A TALE may begin at a slow pace, and be forgiven for that, but it should end at a better speed.

        It was for three months that they journeyed back, which would have been more had they not gone the way that the river moves, and it may be supposed that there were hardships they did not miss.

        But they had few times that were more hard to endure than when they stood for two hours at the water gate while the passage drained, and waited in expectation at every moment that they would be found and their lives lost at the threshold of coming joy.

        They had a much smaller doubt of the monster that they had seen when they had looked in from the other end, but, like most fears that are forethought, it was nought at last; for as the water had failed, the creature had fed full on fish and frogs that were left flopping upon the slime, so that when they came where it lay, it was in a doze, that would have made it a mere waste to use one of the bullets they had.

        They entered Manaos without attracting notice of who they were, or being dogged by a public tale, and they travelled to Rio by different boats, as they, had planned that they would do while they had had time enough to both think and talk, when the paddle rested during the day, and perhaps a little for other things, concerning which, if we ask too far, we invite a lie.

        It was in the upper lounge of the Hotel of the Seven Palms, looking down on the broad affluence of Avenida Avenue, that Devereux met a girl who had arrived nearly a week before, and whom it was hard for him to think he knew.

        She asked: "I suppose your first thought will be to get back to England now?"

        "It is what I should wish," he owned, "but if you feel that your life is here - I will tell you this.

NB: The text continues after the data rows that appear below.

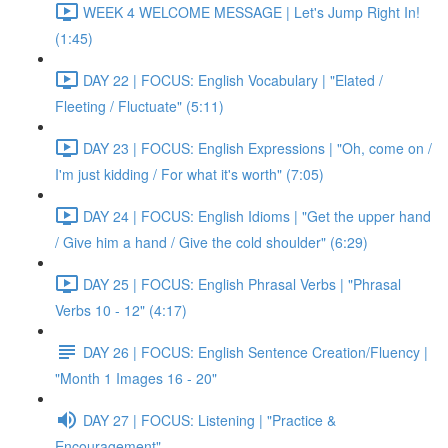
WEEK 4 WELCOME MESSAGE | Let's Jump Right In!
(1:45)
DAY 22 | FOCUS: English Vocabulary | "Elated /
Fleeting / Fluctuate" (5:11)
DAY 23 | FOCUS: English Expressions | "Oh, come on /
I'm just kidding / For what it's worth" (7:05)
DAY 24 | FOCUS: English Idioms | "Get the upper hand
/ Give him a hand / Give the cold shoulder" (6:29)
DAY 25 | FOCUS: English Phrasal Verbs | "Phrasal
Verbs 10 - 12" (4:17)
DAY 26 | FOCUS: English Sentence Creation/Fluency |
"Month 1 Images 16 - 20"
DAY 27 | FOCUS: Listening | "Practice &
Encouragement"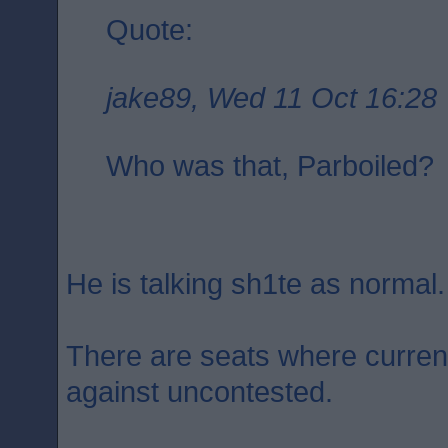
Quote:
jake89, Wed 11 Oct 16:28
Who was that, Parboiled?
He is talking sh1te as normal.
There are seats where curren
against uncontested.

There was a time, shortly before we met, when I feared that I never could, for while I was here - in this hotel - less than a year ago, I heard that my firm had failed, and that I had lost all but what I had with me here. . . . Worse than that, I heard that my partner had been arrested for frauds in which it might be hard to prove that I had no part, and that I should certainly be invited to inhabit a jail while the truth were proved, which I had no inclination to do.

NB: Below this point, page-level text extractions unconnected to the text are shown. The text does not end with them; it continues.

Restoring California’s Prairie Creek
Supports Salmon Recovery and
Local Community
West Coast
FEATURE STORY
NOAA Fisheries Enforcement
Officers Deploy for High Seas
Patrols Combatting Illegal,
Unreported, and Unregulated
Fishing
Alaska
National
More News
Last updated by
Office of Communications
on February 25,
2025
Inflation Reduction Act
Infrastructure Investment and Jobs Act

        "I suppose now, that we are about the richest - - "

        "That you are."

        "I said we. I suppose now, that that could be arranged, but if you say that your place is here, it is no more to give up than I supposed I had lost before."

        "I think," she said, "before you decide, you should read this.

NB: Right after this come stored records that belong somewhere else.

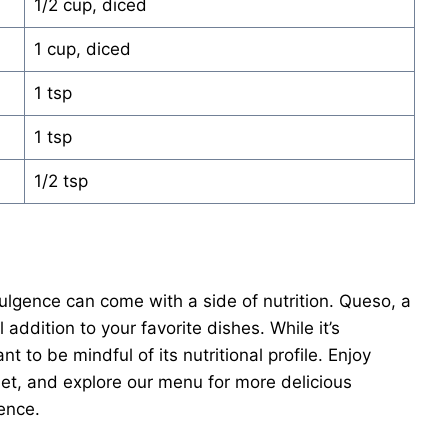
1/2 cup, diced
1 cup, diced
1 tsp
1 tsp
1/2 tsp
lgence can come with a side of nutrition. Queso, a
addition to your favorite dishes. While it’s
nt to be mindful of its nutritional profile. Enjoy
et, and explore our menu for more delicious
ence.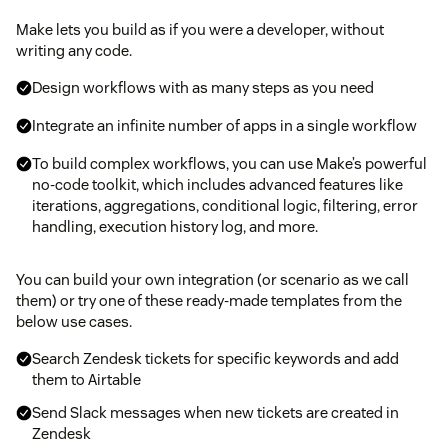
Make lets you build as if you were a developer, without
writing any code.
Design workflows with as many steps as you need
Integrate an infinite number of apps in a single workflow
To build complex workflows, you can use Make’s powerful
no-code toolkit, which includes advanced features like
iterations, aggregations, conditional logic, filtering, error
handling, execution history log, and more.
You can build your own integration (or scenario as we call
them) or try one of these ready-made templates from the
below use cases.
Search Zendesk tickets for specific keywords and add
them to Airtable
Send Slack messages when new tickets are created in
Zendesk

        She handed him a newspaper of the date of two days before. He read, in a natural bewilderment, that Lady Phillida Lindhurst, who was reported to have been murdered with the whole of her uncle's expedition two years before, had - - "

        "I tried," she said, "to keep it quiet, but it was not to be done. You will be pleased to see that the account which the reporters were good enough to make up for themselves is almost entirely wrong."

        "But you said - - ," he exclaimed. "You said Juanita was - - "

        "I said Juanita would do, and I think it did. I was not sure that I should ever be willing to let you know."